Restate word for word the lines between the start of the material and the line with "Общие правила расчета", keeping both of those ends and none of the pictures.

^^^^^^^^^^^^^^^^

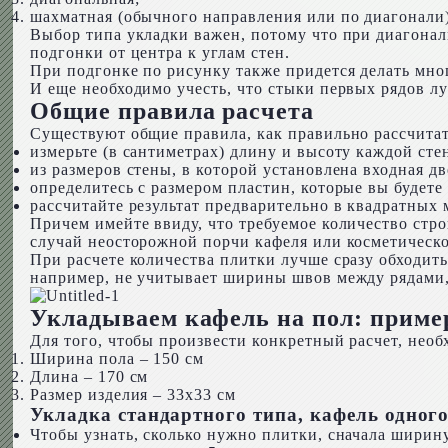
шахматная (обычного направления или по диагонали)
Выбор типа укладки важен, потому что при диагональ
подгонки от центра к углам стен.
При подгонке по рисунку также придется делать мног
И еще необходимо учесть, что стыки первых рядов лу
Общие правила расчета
Существуют общие правила, как правильно рассчитать
измерьте (в сантиметрах) длину и высоту каждой сте
из размеров стены, в которой установлена входная дв
определитесь с размером пластин, которые вы будете у
рассчитайте результат предварительно в квадратных 
Причем имейте ввиду, что требуемое количество строй
случай неосторожной порчи кафеля или косметическог
При расчете количества плитки лучше сразу обходить
например, не учитывает ширины швов между рядами, 
Укладываем кафель на пол: приме
Для того, чтобы произвести конкретный расчет, необ
Ширина пола – 150 см
Длина – 170 см
Размер изделия – 33х33 см
Укладка стандартного типа, кафель одного
Чтобы узнать, сколько нужно плитки, сначала ширину 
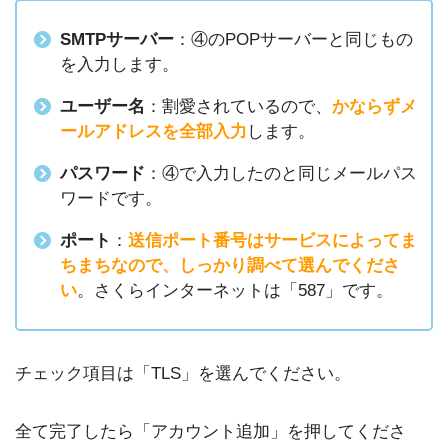
SMTPサーバー
：④のPOPサーバーと同じもの
を入力します。
ユーザー名
：割愛されているので、
かならずメ
ールアドレスを全部入力
します。
パスワード
：④で入力したのと同じメールパス
ワードです。
ポート
：
送信ポート番号はサービスによってま
ちまちなので、しっかり調べて選んでくださ
い
。さくらインターネットは「587」です。
チェック項目は「TLS」を選んでください。
全て完了したら「アカウント追加」を押してくださ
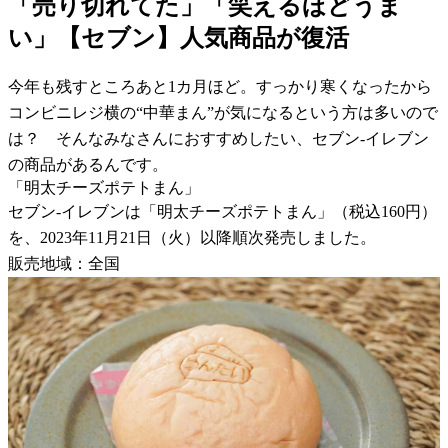
「売り切れてた」「笑えるほどうま
い」【セブン】人気商品が復活
今年も残すところあと1カ月ほど。すっかり寒くなったから
コンビニレジ横の“中華まん”が気になるという方は多いので
は？ そんなみなさんにおすすめしたい、セブン-イレブン
の商品があるんです。
「明太チーズポテトまん」
セブン-イレブンは「明太チーズポテトまん」（税込160円）
を、2023年11月21日（火）以降順次発売しました。
販売地域：全国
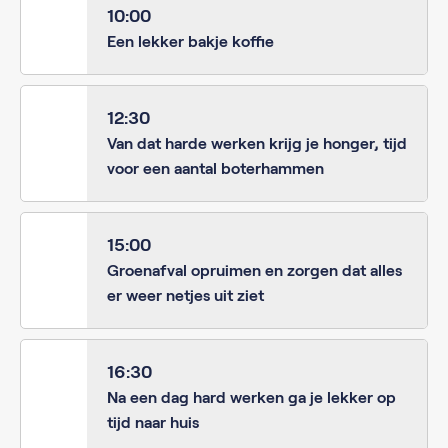
10:00
Een lekker bakje koffie
12:30
Van dat harde werken krijg je honger, tijd
voor een aantal boterhammen
15:00
Groenafval opruimen en zorgen dat alles
er weer netjes uit ziet
16:30
Na een dag hard werken ga je lekker op
tijd naar huis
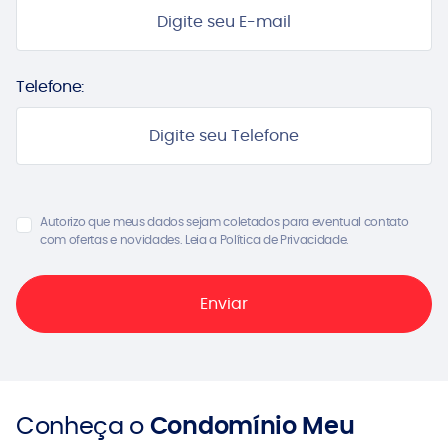
Telefone:
Autorizo que meus dados sejam coletados para eventual contato
com ofertas e novidades. Leia a Política de Privacidade.
Conheça o
Condomínio Meu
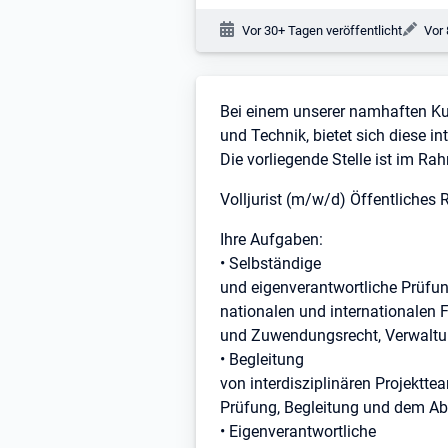
Veröffentlichungsdatum:
Änd
Vor 30+ Tagen veröffentlicht
Vor 
Stellenbeschreibung
Bei einem unserer namhaften Kun
und Technik, bietet sich diese 
Die vorliegende Stelle ist im R
Volljurist (m/w/d) Öffentliches 
Ihre Aufgaben:
• Selbständige
und eigenverantwortliche Prüfun
nationalen und internationale
und Zuwendungsrecht, Verwaltun
• Begleitung
von interdisziplinären Projekttea
Prüfung, Begleitung und dem A
• Eigenverantwortliche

^^^^^^^^^^^^^^^^

_TASK OUTPUT_
шахматная (обычного направления или по диагонали)
Выбор типа укладки важен, потому что при диагональ
подгонки от центра к углам стен.
При подгонке по рисунку также придется делать мног
И еще необходимо учесть, что стыки первых рядов лу
Общие правила расчета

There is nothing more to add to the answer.